Gilly met his glacial gaze, and folded her arms across her chest. “You forgot to say please. You are being perverse, perhaps because your afternoon left you in the mood to brawl with somebody. If you must indulge a violent urge like a territorial beast of the jungle, take yourself off to Jackson’s boxing salon, then. I am a lady. I do not brawl.”

Though God knew, the very thought of plowing her fist into Greendale’s soft belly had provided her a great deal of satisfaction. Restraining the urge had provided more satisfaction yet.

She passed the duke a roll, sliced in half and liberally buttered, a thick piece of cheddar tucked between the halves. She wanted to stuff it down his throat.

Also to cry, though she’d given that up years ago.

To think she’d worried over this…this…

“My thanks.” He took the roll from her, and they ate in uncomfortable silence for some while. Gilly had to slow her own meal to allow for her companion’s deliberate pace. His Grace was incapable of bolting his grain, even after a long, hungry afternoon with the Regent.

“You’re coming undone.” He made that observation in the same tone of voice as he might have asked for the salt.

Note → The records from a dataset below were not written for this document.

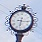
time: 6:15
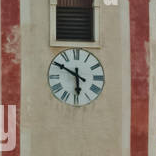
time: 5:50
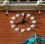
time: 8:01
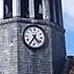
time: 4:35
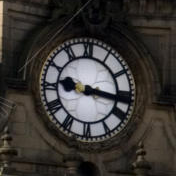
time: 9:16
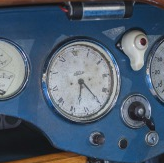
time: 6:24
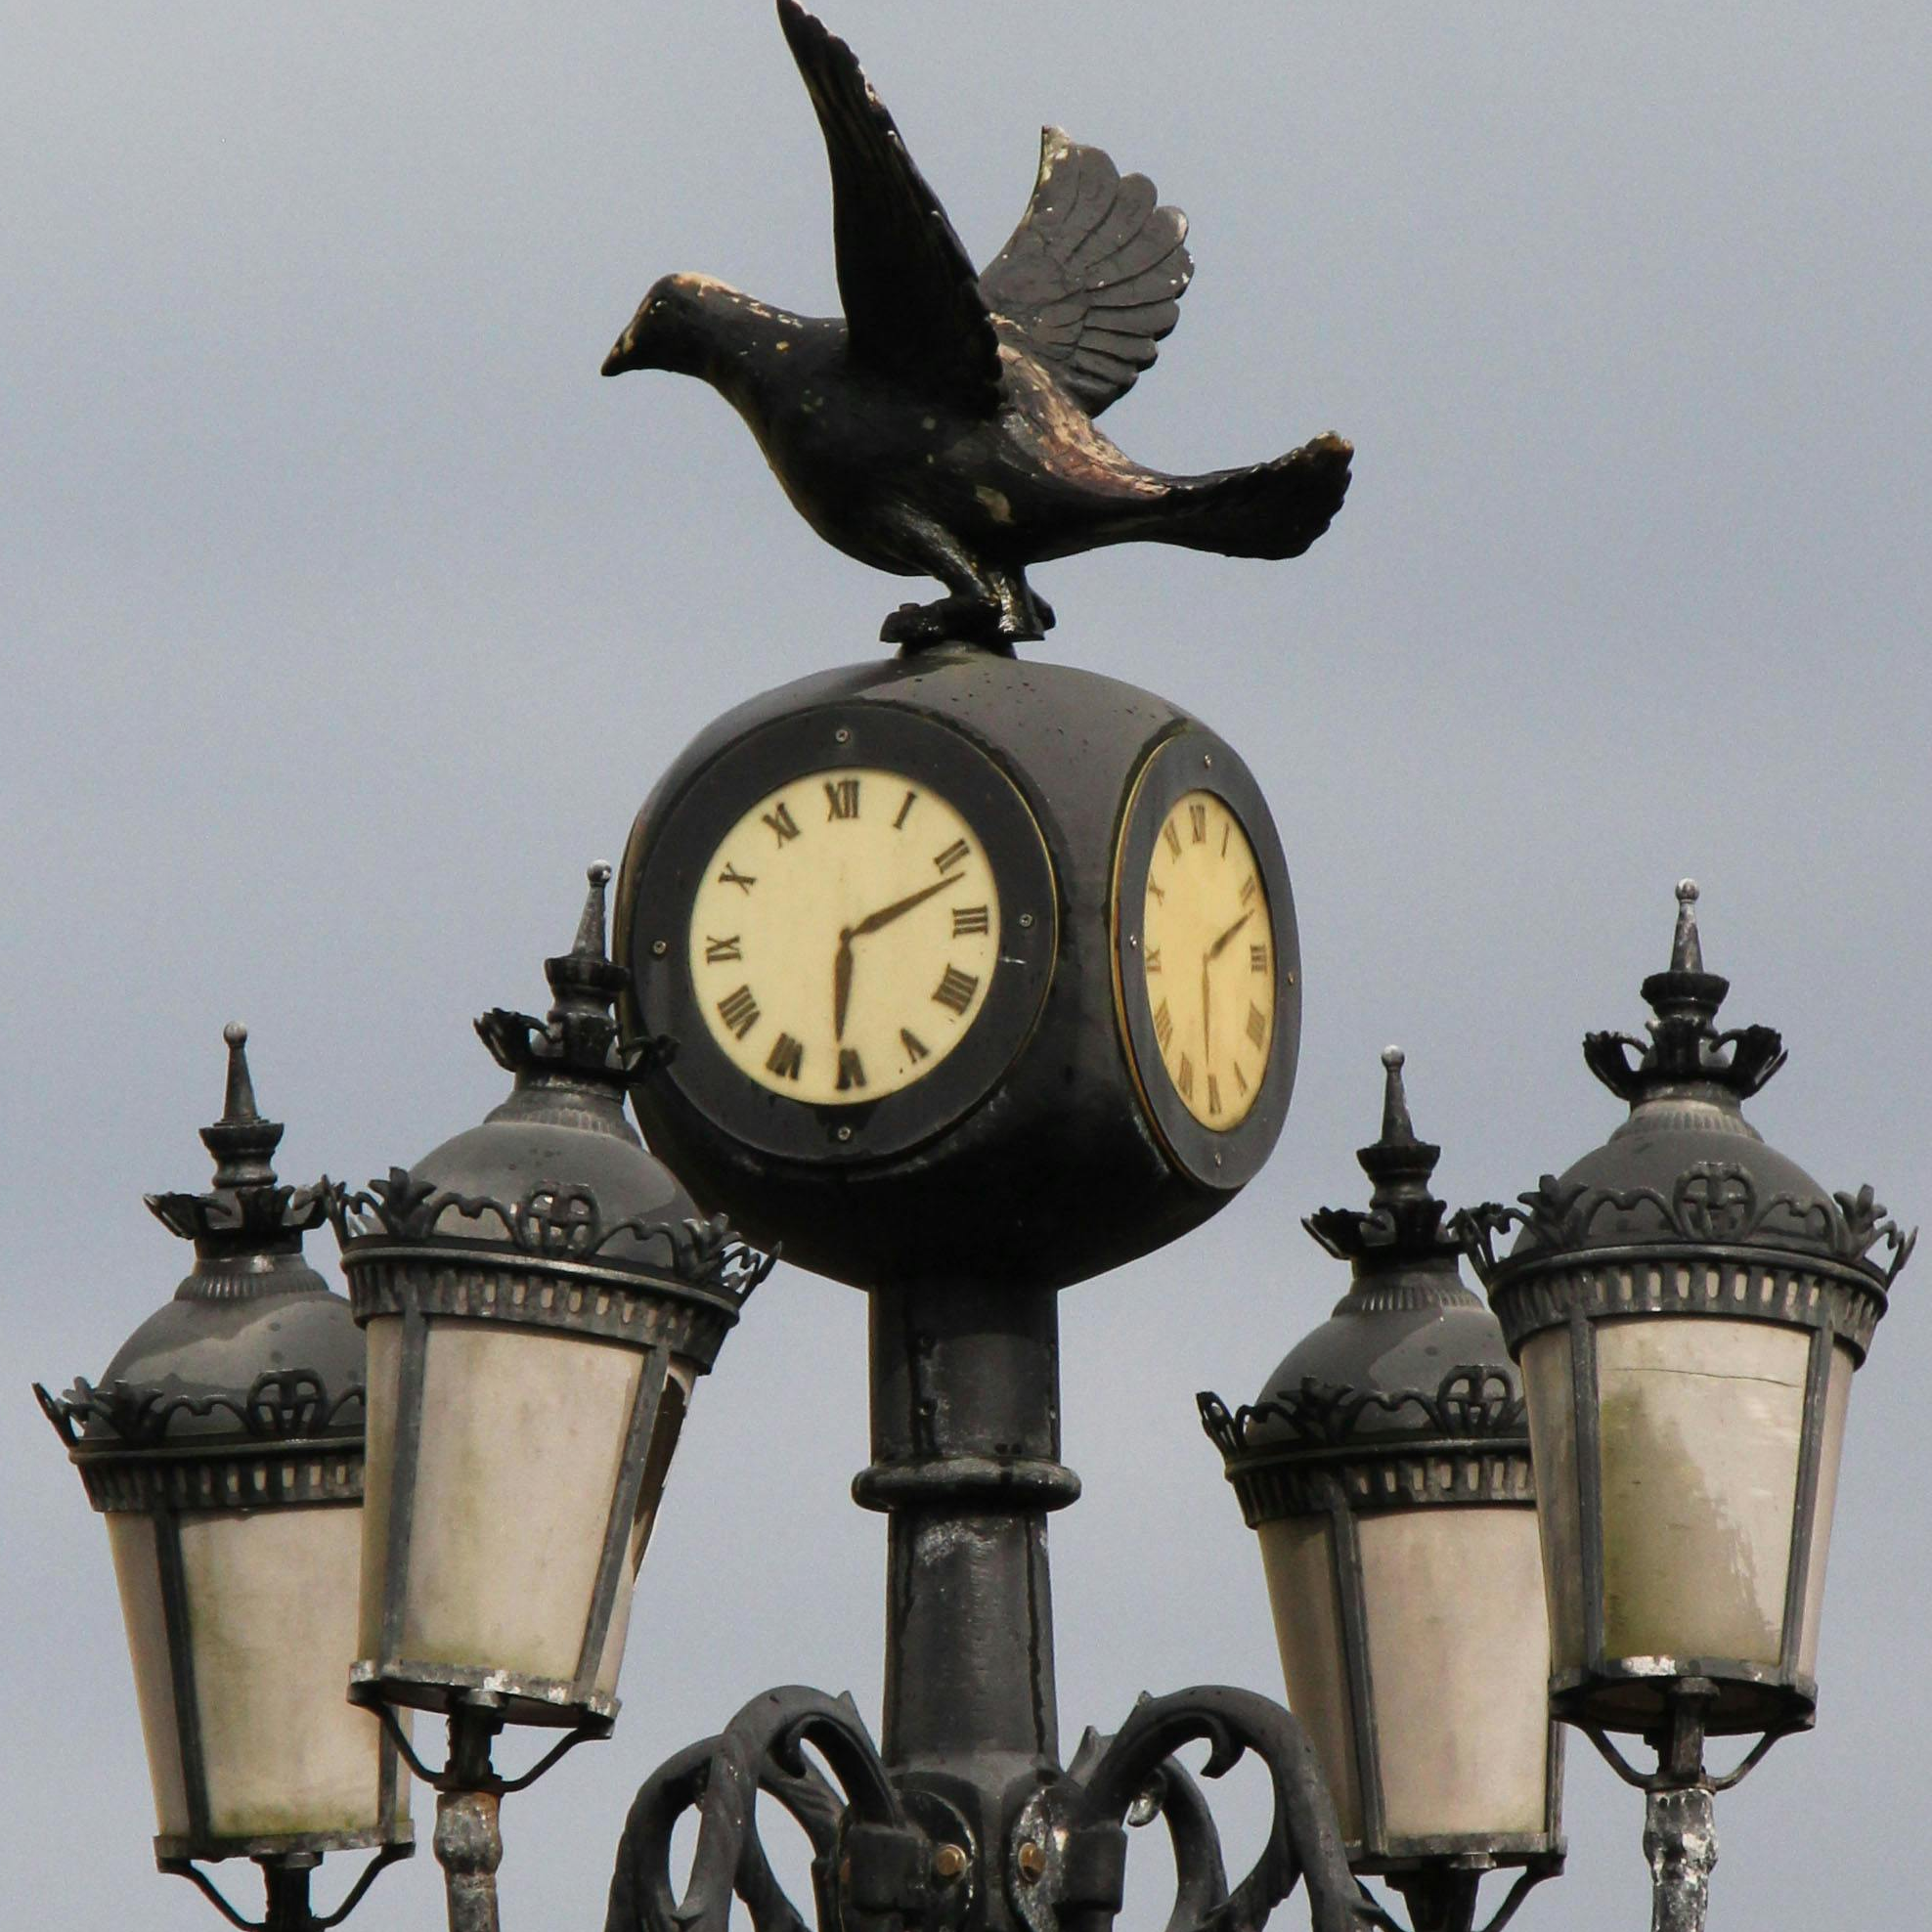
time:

“I am slightly perturbed with you, because you have been inconsiderate. I am not undone. I am trying to make allowances.”

The light in his eyes changed, warmed a little. “No, your hair is coming down. Here.” He brushed a hand over her shoulder, where the errant curl was once again free of its pins and bouncing at liberty behind her ear.


Feathers.
” To touch one’s hair while eating was unladylike in the extreme, but there would be nothing for it.

“Hold still.” He rose and removed a pin from her coronet, caught up the rebellious curl, and fastened it securely back in place. “Why are you trying to make allowances?”

“Because we hardly know each other,” Gilly said. “You are not used to answering to a household, and I am not used to the least thing about you. You could not know I would…expect you back for tea.”

He took the last bite of his cheese sandwich and dusted his hands, stopping to peer at his left hand.